## What you will do
Check each line of the material for "events" and report how many lines have it, with nothing added.

::::::::::

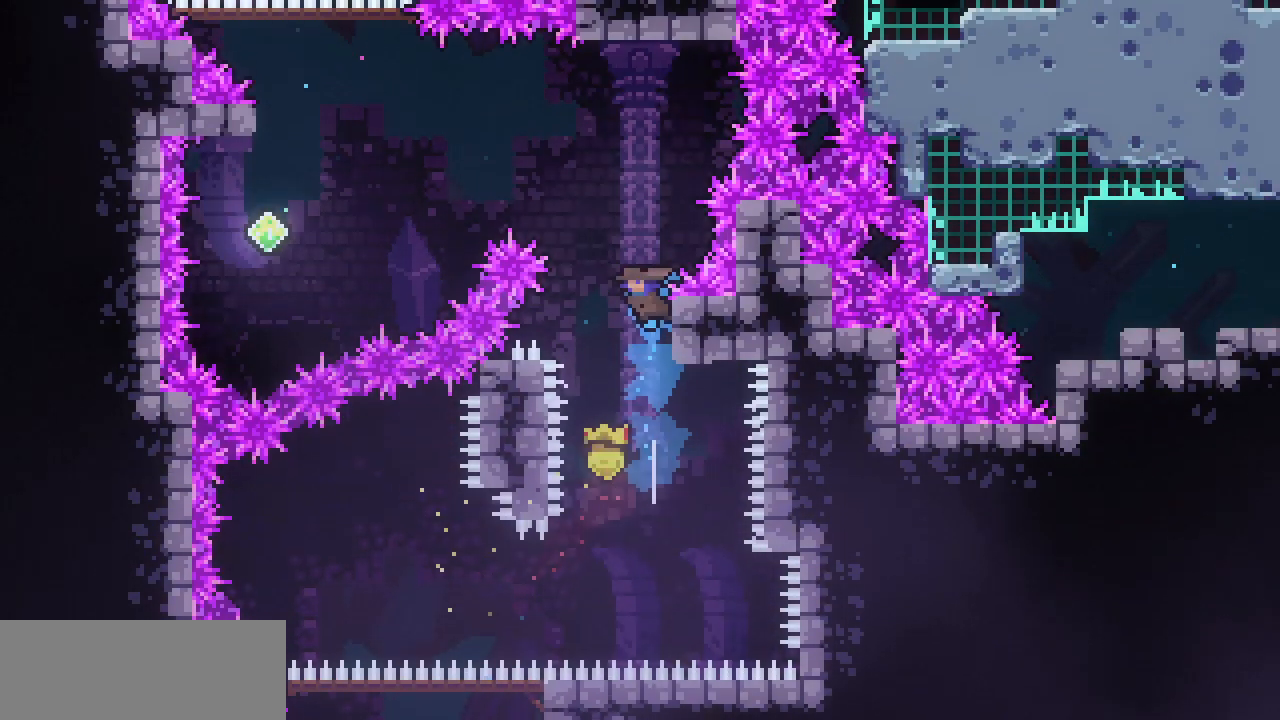
{"keys": ["left", "z"], "events": [[17, "up", "up"], [50, "z", "down"]]}
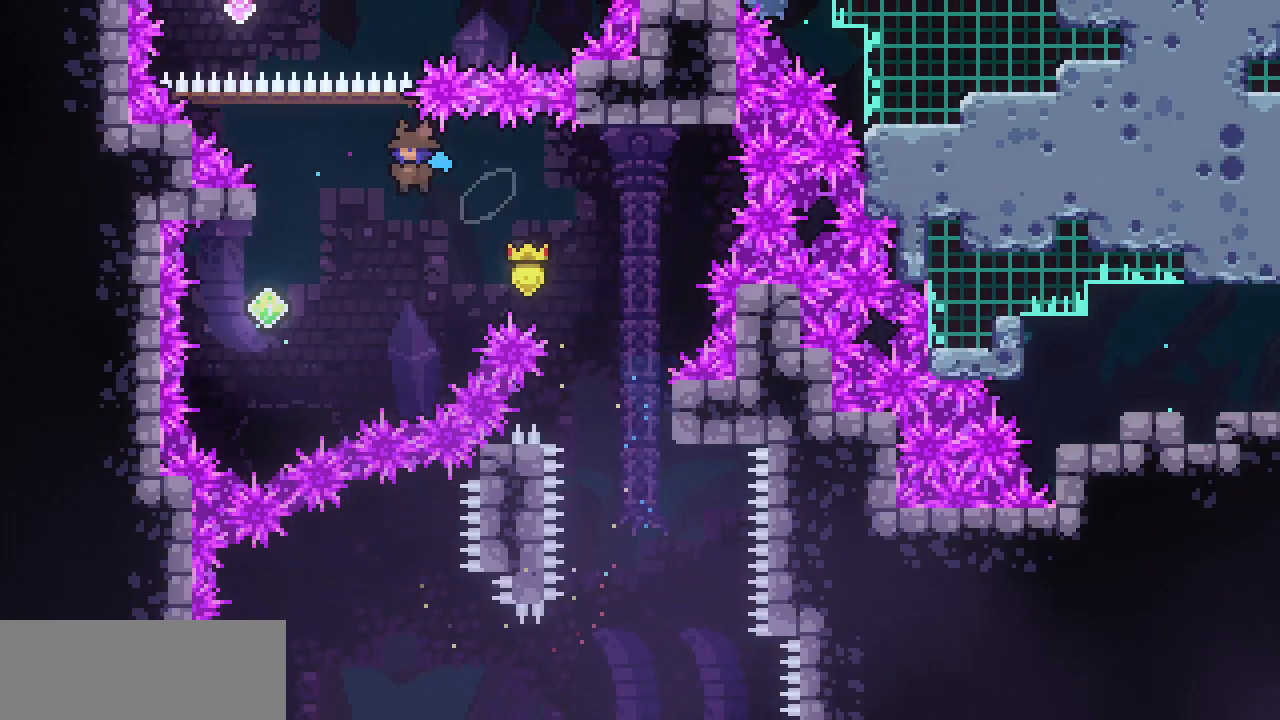
{"keys": ["c", "up"], "events": [[350, "z", "up"], [450, "up", "down"], [500, "c", "down"], [500, "left", "up"]]}
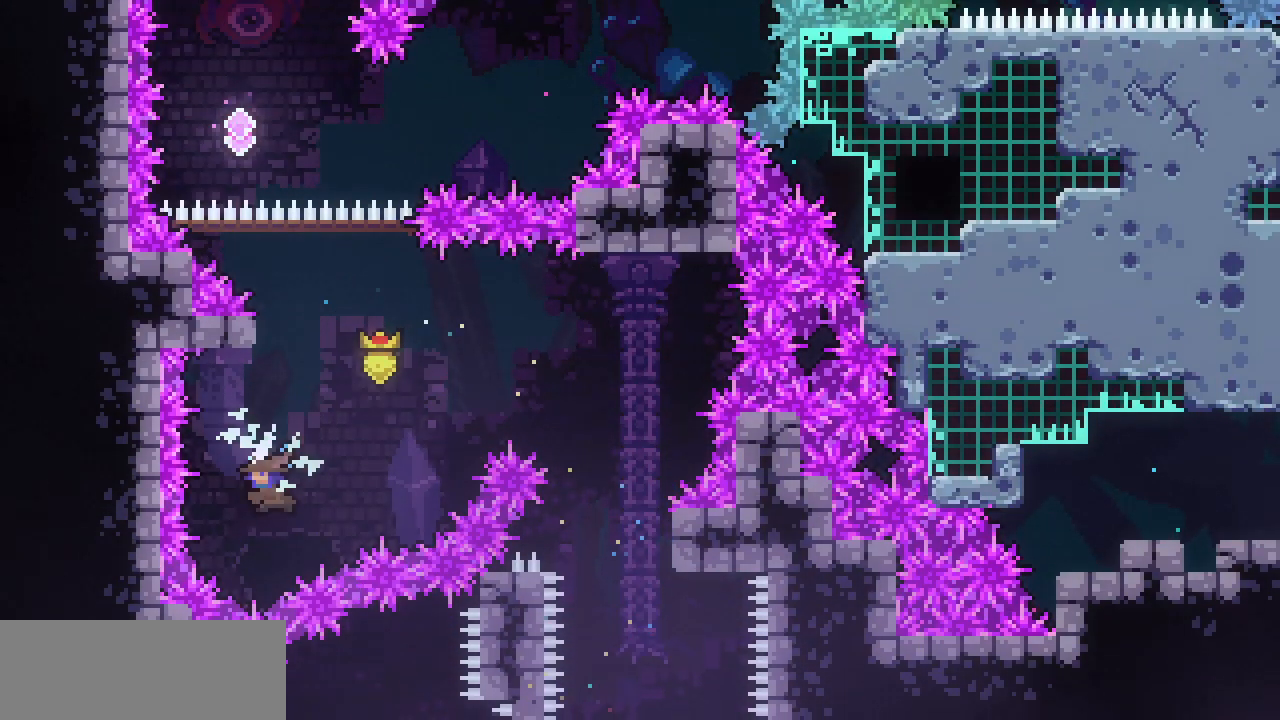
{"keys": ["left", "z"], "events": [[83, "c", "up"], [183, "left", "down"], [233, "up", "up"], [233, "z", "down"]]}
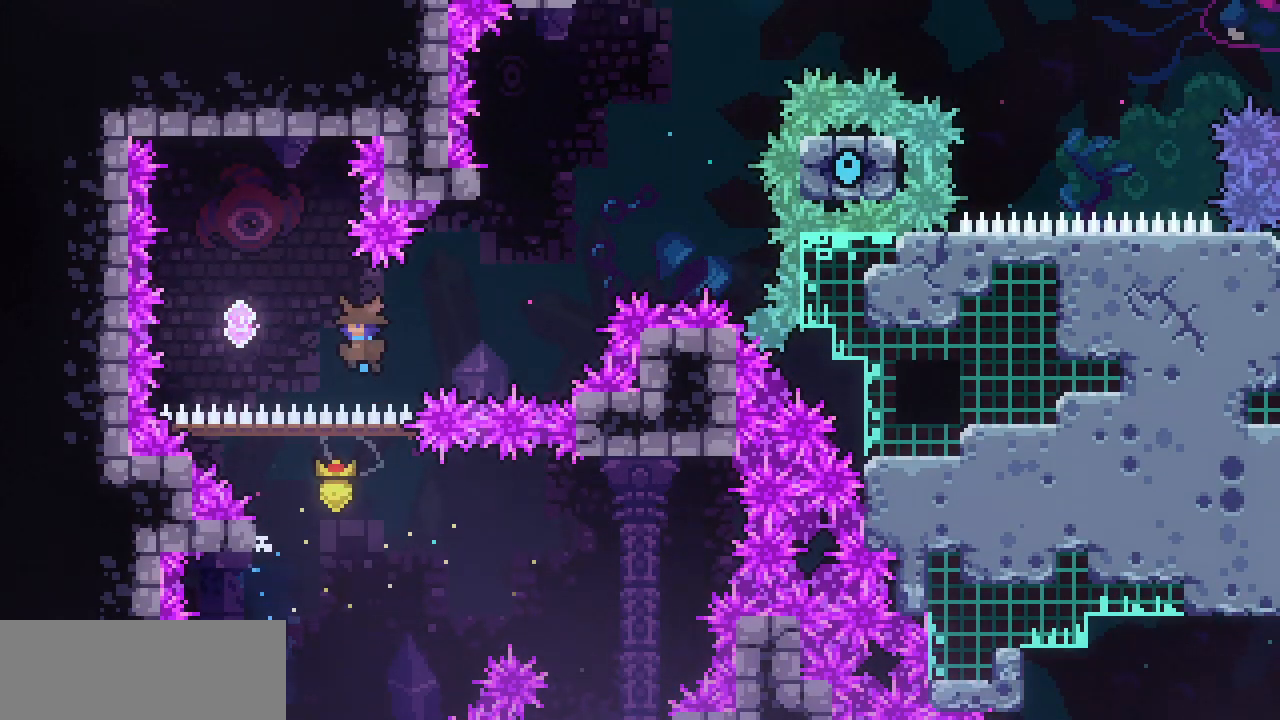
{"keys": ["right"], "events": [[283, "c", "down"], [283, "left", "up"], [283, "right", "down"], [283, "z", "up"], [433, "c", "up"]]}
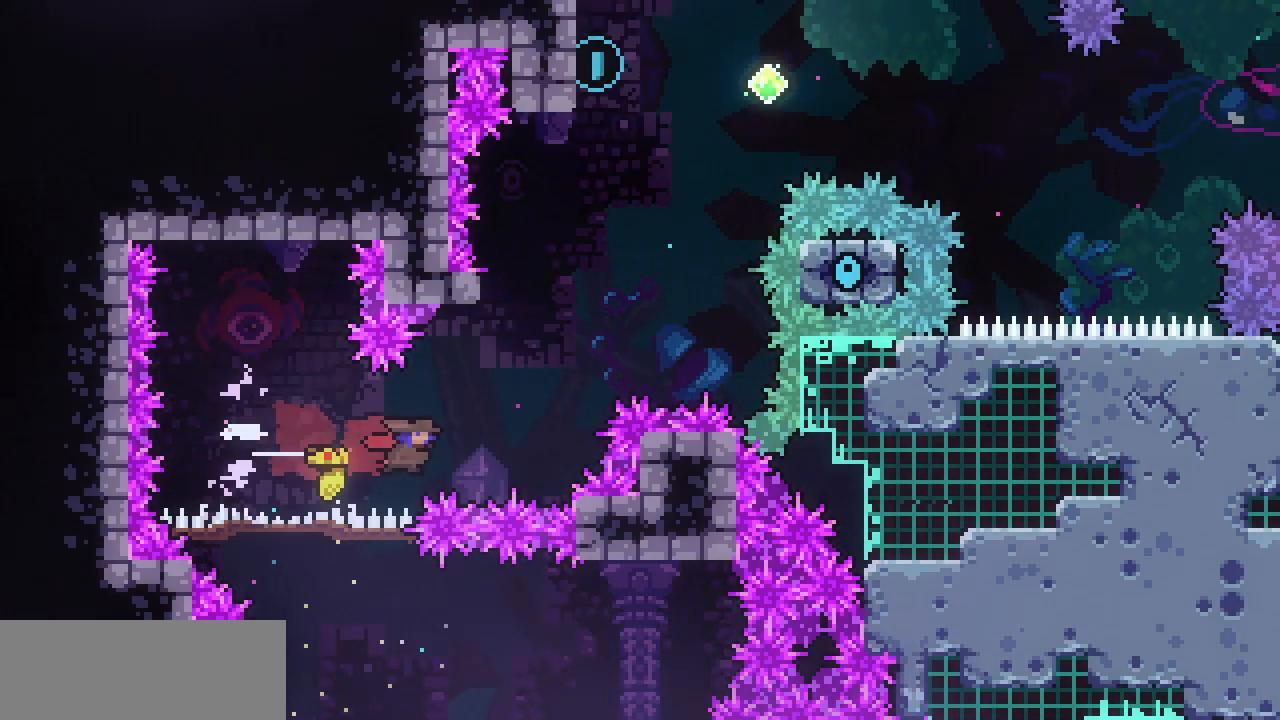
{"keys": ["z"]}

::::::::::

## Task result
4